• CONSEGNE:
(1) Riformula in modo più conciso il paragrafo del brano che comincia con "Completa il quadro la circostanza", mantenendone i fatti principali.
(2) Trascrivi fedelmente il tratto del brano che va da "E che il CAIO" fino a "di non ricordarle.".

• BRANO:
----------

E che il CAIO conoscesse TIZIO, oltre a risultare la lapsus sopra riportato, è emerso dalla testimonianza di CLAUDIO e FILANO, i quali hanno riferito che conoscevano il CAIO da sempre e che costui conosceva anche il TIZIO. Hanno in particolare ricordato che anche CAIO abitava in via [OMISSIS], che la loro famiglia era stata cliente del CAIO, proprietario di una macelleria, che il CAIO percorreva la strada per [OMISSIS] 4-5 volte al giorno passando davanti alla loro casae che in un’occasione vi era stato anche uno screzio per questioni relative allo scarico della fognatura.
Incerte infine solo le circostanze che hanno portato gli operanti ad individuare il CAIO come soggetto in grado di riferire sui fatti, posto che il M.LLO X, ascoltato sul punto, ha riferito di non ricordarle.
Completa il quadro la circostanza, evidenziata dal difensore in sede di conclusioni, che lo stesso P.M. in sede di indagini aveva delegato alla P.G. un approfondimento di indagine riguardo alla conoscenza tra CAIO e TIZIO, indagine della quale tuttavia non vi è traccia negli atti di P.G.

----------

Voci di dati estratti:

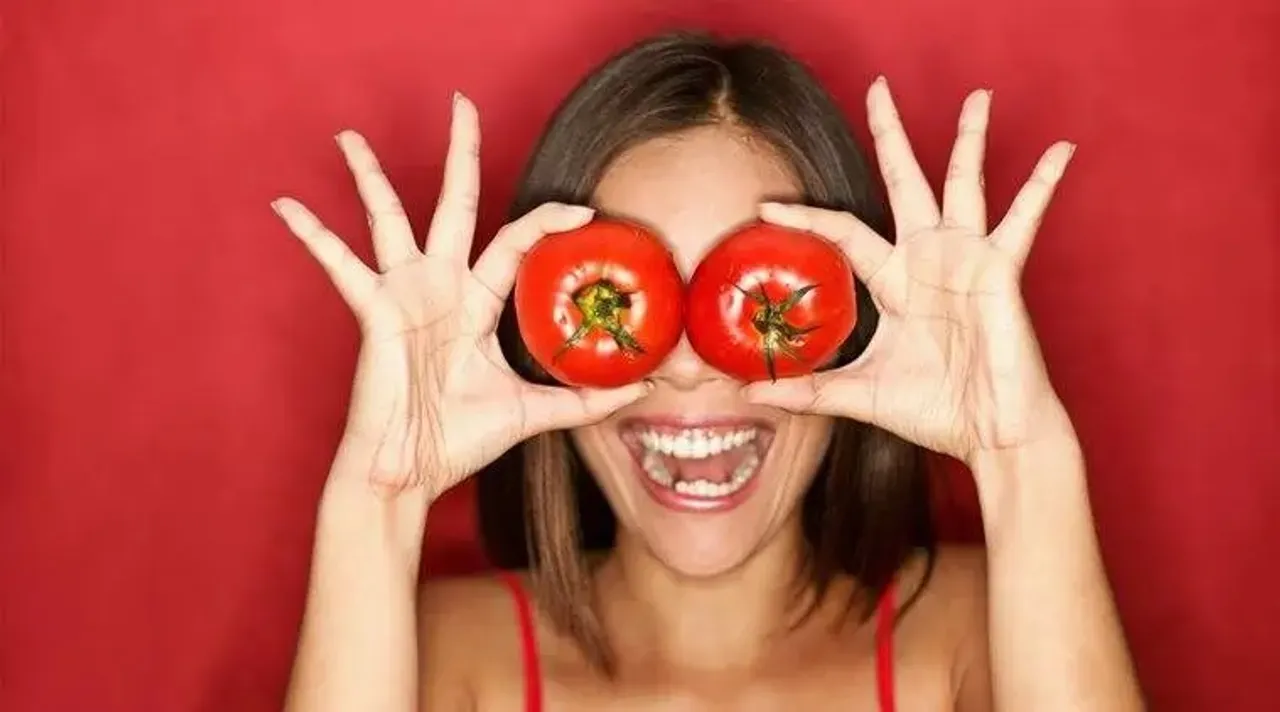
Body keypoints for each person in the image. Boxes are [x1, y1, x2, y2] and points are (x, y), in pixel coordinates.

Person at [271, 31, 1144, 712]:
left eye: (752, 291)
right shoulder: (440, 654)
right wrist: (375, 509)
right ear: (531, 341)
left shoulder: (973, 631)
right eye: (633, 304)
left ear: (859, 327)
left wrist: (1023, 461)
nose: (688, 369)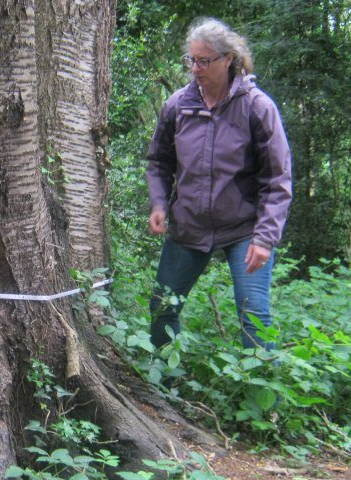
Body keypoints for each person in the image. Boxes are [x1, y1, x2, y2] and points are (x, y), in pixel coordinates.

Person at [146, 17, 292, 350]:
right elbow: (159, 162)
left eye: (204, 61)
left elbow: (277, 179)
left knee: (254, 315)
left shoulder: (257, 107)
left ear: (227, 59)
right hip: (190, 224)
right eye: (191, 60)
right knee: (162, 307)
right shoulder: (178, 106)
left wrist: (265, 238)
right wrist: (159, 203)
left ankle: (260, 382)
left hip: (244, 229)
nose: (195, 68)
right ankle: (164, 378)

----------

• RISPOSTE ALLE CONSEGNE:
(1) Nelle conclusioni il difensore ha rilevato che il P.M., durante le indagini, aveva delegato alla P.G. un approfondimento sulla conoscenza tra CAIO e TIZIO. Negli atti di P.G., però, di tale indagine non c'è traccia.

(2)
E che il CAIO conoscesse TIZIO, oltre a risultare la lapsus sopra riportato, è emerso dalla testimonianza di CLAUDIO e FILANO, i quali hanno riferito che conoscevano il CAIO da sempre e che costui conosceva anche il TIZIO. Hanno in particolare ricordato che anche CAIO abitava in via [OMISSIS], che la loro famiglia era stata cliente del CAIO, proprietario di una macelleria, che il CAIO percorreva la strada per [OMISSIS] 4-5 volte al giorno passando davanti alla loro casae che in un’occasione vi era stato anche uno screzio per questioni relative allo scarico della fognatura.
Incerte infine solo le circostanze che hanno portato gli operanti ad individuare il CAIO come soggetto in grado di riferire sui fatti, posto che il M.LLO X, ascoltato sul punto, ha riferito di non ricordarle.